O avanço do coronavírus não está causando só preocupação e medo. Diante das dificuldades que grupos de risco, como os idosos, e profissionais que não têm outra fonte de renda podem enfrentar durante o período mais crítico da doença, pessoas estão criando redes de solidariedade para oferecer ajuda para ir ao supermercado ou à farmácia e manter o pagamento de prestadores de serviço.

A instrutora de mindfulness Natasha Bontempi, de 38 anos, decidiu transformar o medo do coronavírus em ação. Ela criou modelos de cartazes para serem impressos e colocados em áreas públicas de condomínios, com os nomes de moradores que se oferecem para fazer compras aos vizinhos que não devem sair de casa. Os layouts podem ser baixados e impressos por qualquer um.

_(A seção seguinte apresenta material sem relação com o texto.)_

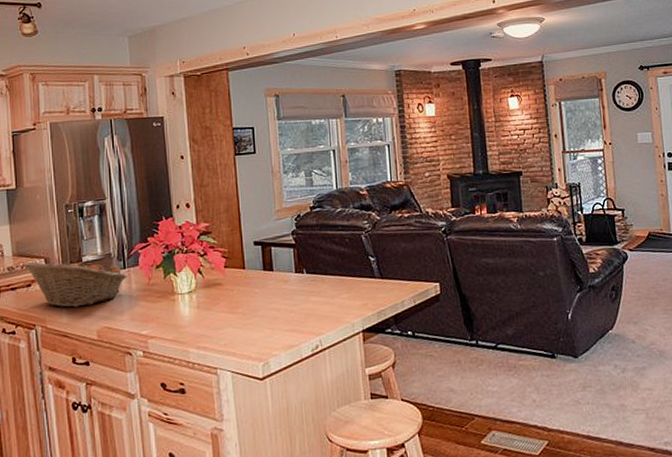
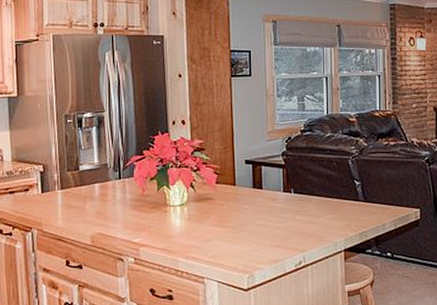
fruit basket: present [24,259,127,308] -> none [23,167,122,213]

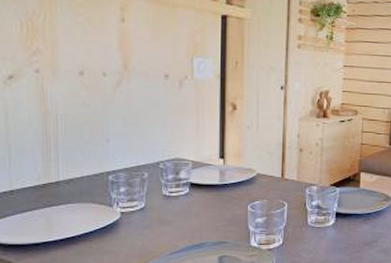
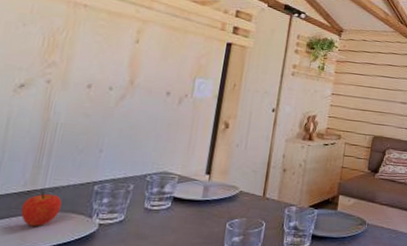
fruit: none [42,184,80,217] -> present [21,192,62,226]

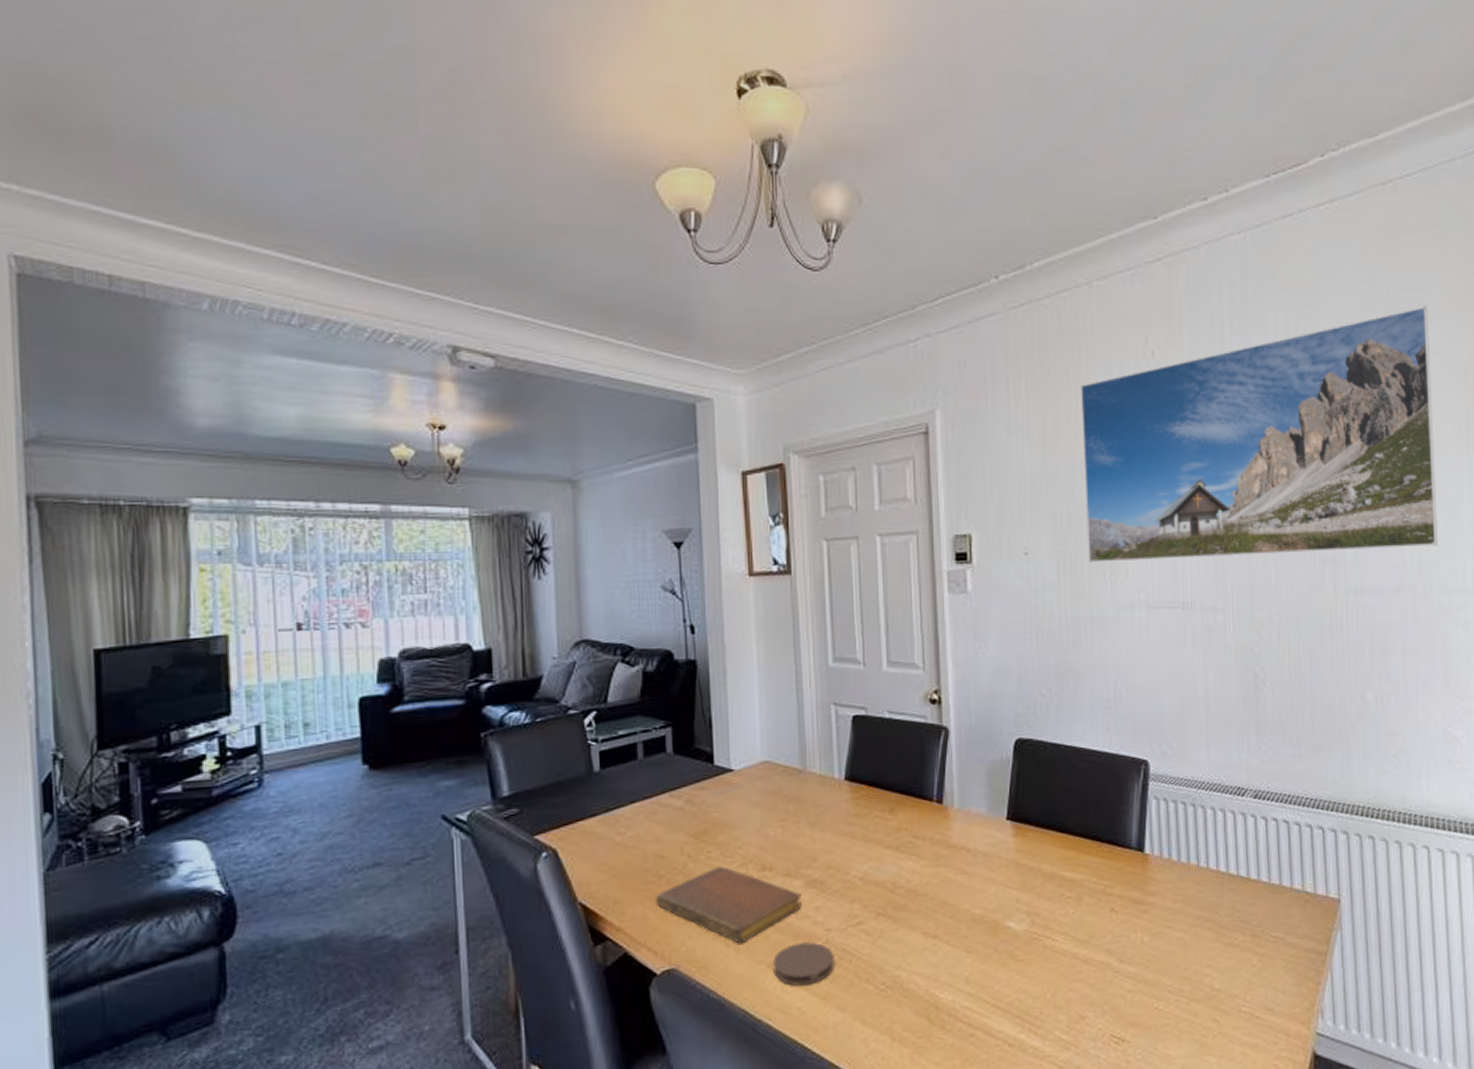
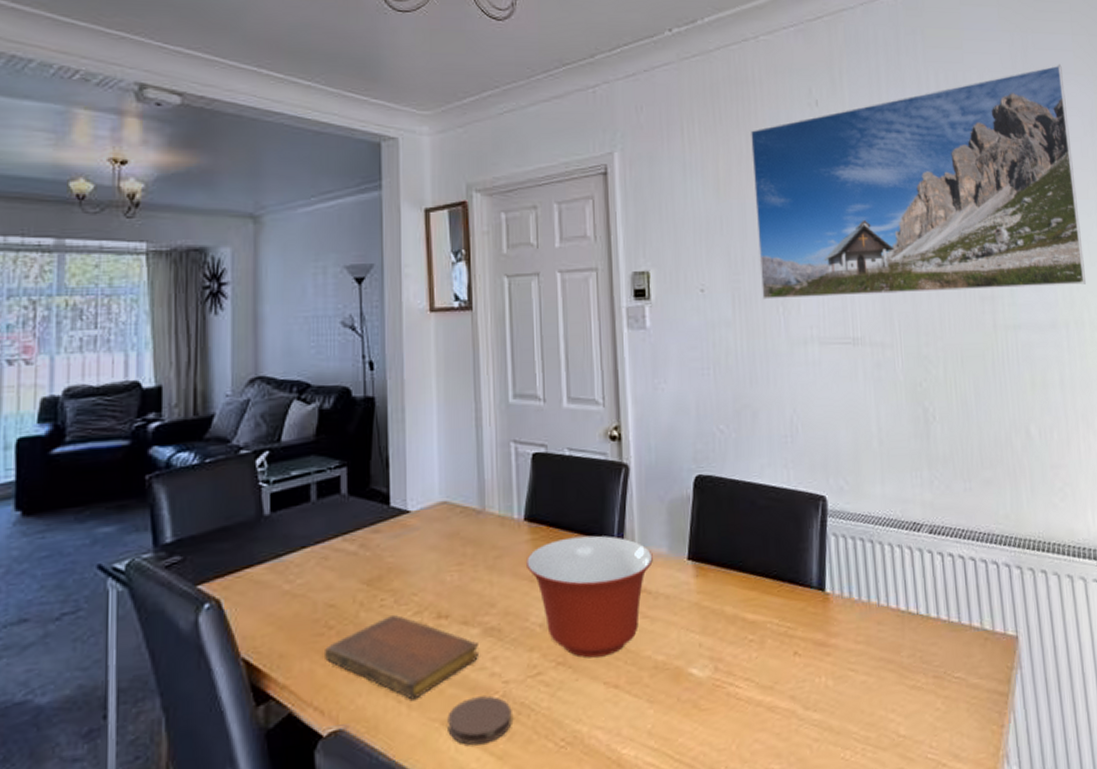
mixing bowl: none [847,795,972,910] -> present [526,535,653,658]

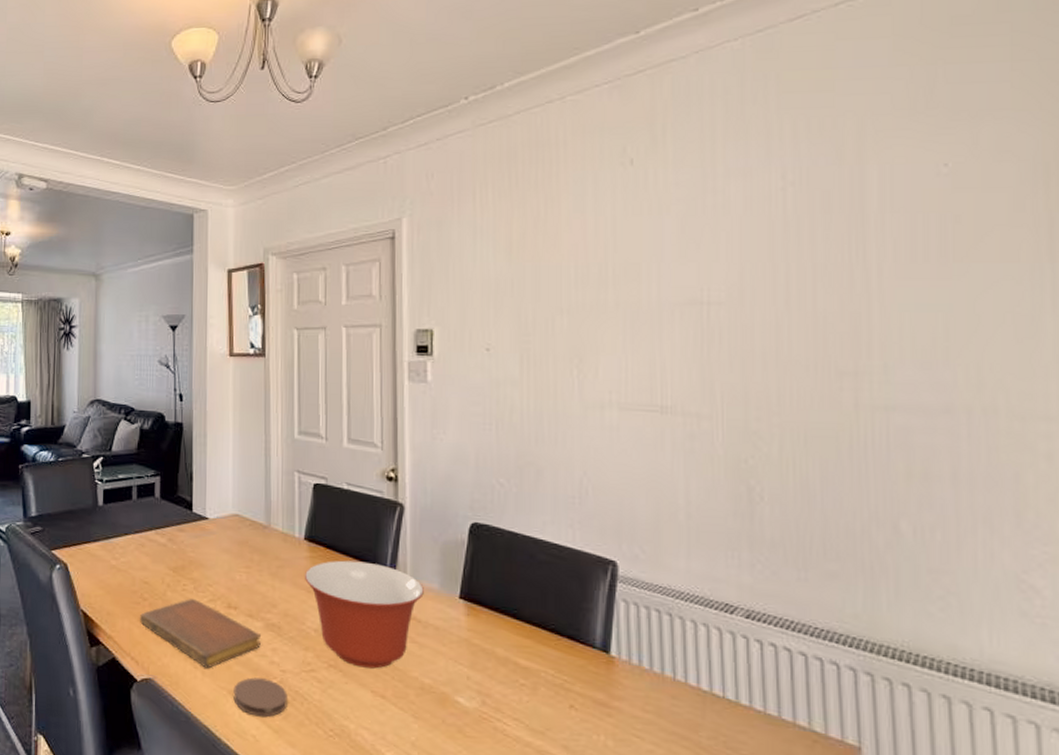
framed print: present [749,64,1086,300] -> none [549,99,1005,365]

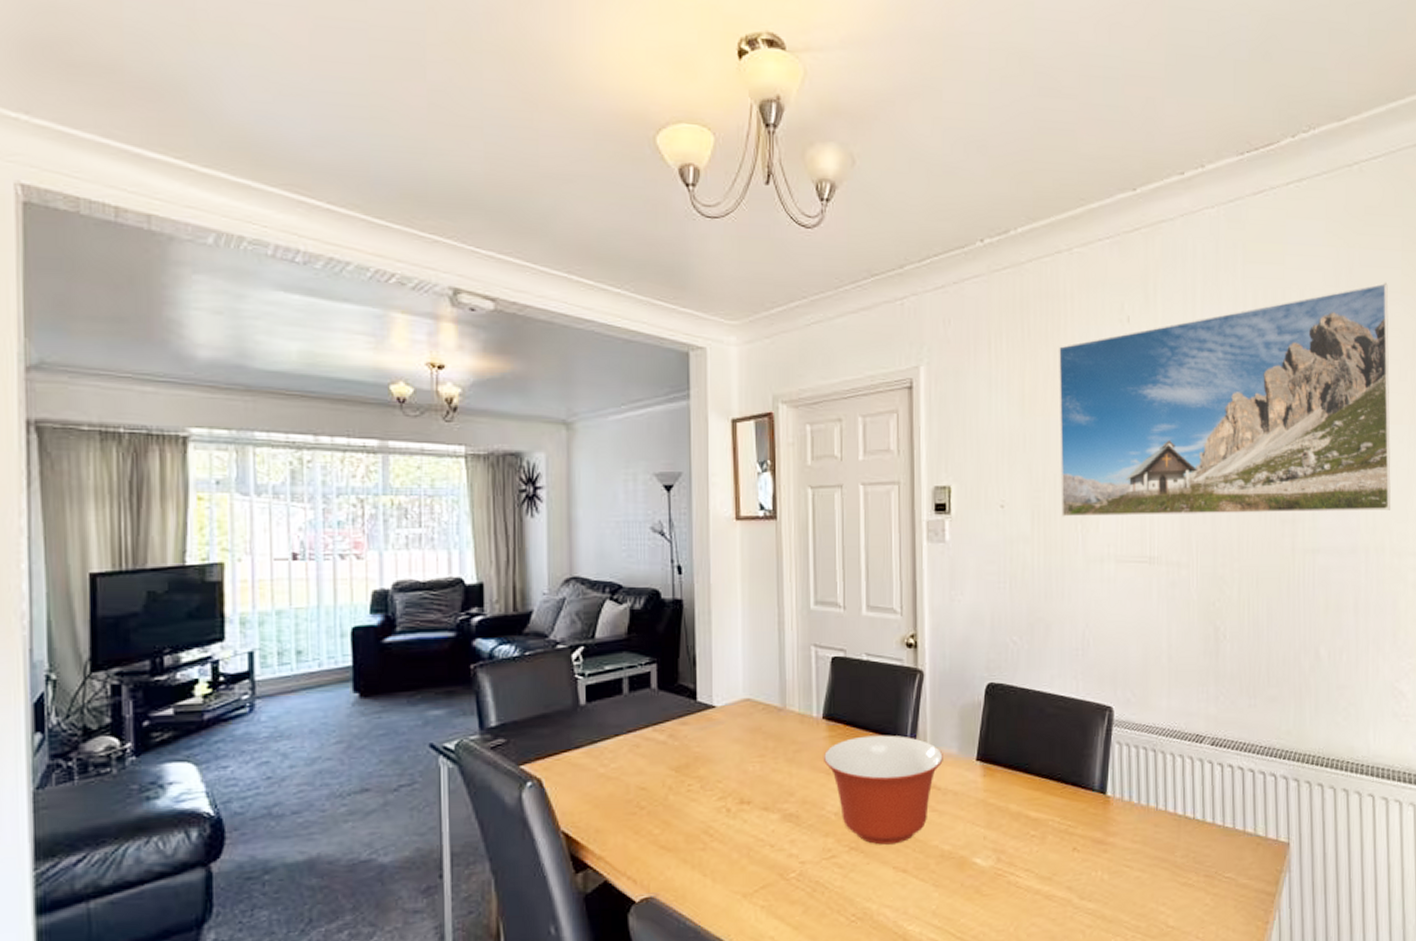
notebook: present [140,599,261,669] -> none [637,799,777,874]
coaster: present [233,677,288,718] -> none [748,874,807,916]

“Tenho refletido muito em como posso ser útil sem entrar no pânico”, diz Natasha. “Vejo gente brigando por papel higiênico, discutindo em grupos na internet. Decidi que não vou entrar nessa neurose e fazer algo positivo. É na gentileza que está a saída.”

Os cartazes chamaram a atenção da publicitária e jornalista Priscilla Torelli, de 47 anos, que divulgou a proposta no Instagram voltado a moradores do bairro Vila Buarque, na região central de São Paulo. A iniciativa logo conquistou seguidores. “A ideia primeiramente é de que a pessoa doaria parte do seu tempo para ajudar alguém que está no grupo de risco para ir ao mercado ou à farmácia. Ela deveria colocar (no cartaz) de onde é e perto de onde mora para que quem precisa peça ajuda.”

Não demorou para que a estratégia ganhasse adesão. Subsíndico de um prédio em Santa Cecília, na região central, o cineasta Eduardo Lima, de 38 anos, colocou o aviso no edifício ontem. “Além disso, estou tentando comprar kits de luvas. A ideia é manter distância de dois metros da porta dos idosos. Ainda estamos aprendendo sobre isso.”

A estratégia da servidora pública Fernanda Salvadé, de 36 anos, moradora da Asa Norte, em Brasília, foi ainda mais simples. Ela escreveu a mão mesmo, em folhas de caderno e com letras grandes, um recado curto: “Se você tem + 60 anos, posso ir ao mercado p/ vc, sem problemas ou custo. Só me avisar antes p/ eu me programar”. Ela colou as folhas nos elevadores, na entrada do prédio onde mora. Fernanda sabia que, se recorresse ao computador para digitar um bilhete comum, seu recado seria apenas mais uma mensagem entre cartas e recados de condomínios que ninguém lê. As letras redondas também tinham o propósito de facilitar a leitura para quem tivesse dificuldades para enxergar.

“Resolvi fazer algo. Moro em um prédio que tem muitos idosos. Como os apartamentos são de um dormitório, muitos deles vivem sozinhos”, disse. “A gente não pode ficar só à mercê de uma atuação pública. Tem de pensar em algo que vá além de sua condição pessoal, e no dia a dia. Ver o outro e o que pode fazer para ajudar, algo em prol da coletividade.” E já está ajudando. Fernanda recebeu mensagens de agradecimento e moradores já disseram que devem pedir ajuda para compras em supermercados e farmácias.

Diaristas

Há também quem se preocupe com funcionários autônomos, que correm o risco de ficar sem o ganha-pão durante a crise. A editora de livros didáticos Carolina Yamamoto, de 38 anos, pretende manter o pagamento da prestadora de serviço que cuida da sua casa há dois anos e meio, mesmo se não for mais possível que ela continue indo trabalhar.

“Certamente, a renda dela vai cair. Espero que outras pessoas continuem com o serviço. Se ela parar de receber, não vai poder comer nem comprar um remédio. Ela tem um filho, é uma batalhadora e nunca me deixou na mão.” Já a bancária Glauce Christina Blasques Saad, de 38 anos, conta que também pretende negociar para não deixar a diarista na mão. “Espero que essa situação ajude a inspirar as pessoas a pensar no próximo.” As informações são do jornal O Estado de S. Paulo.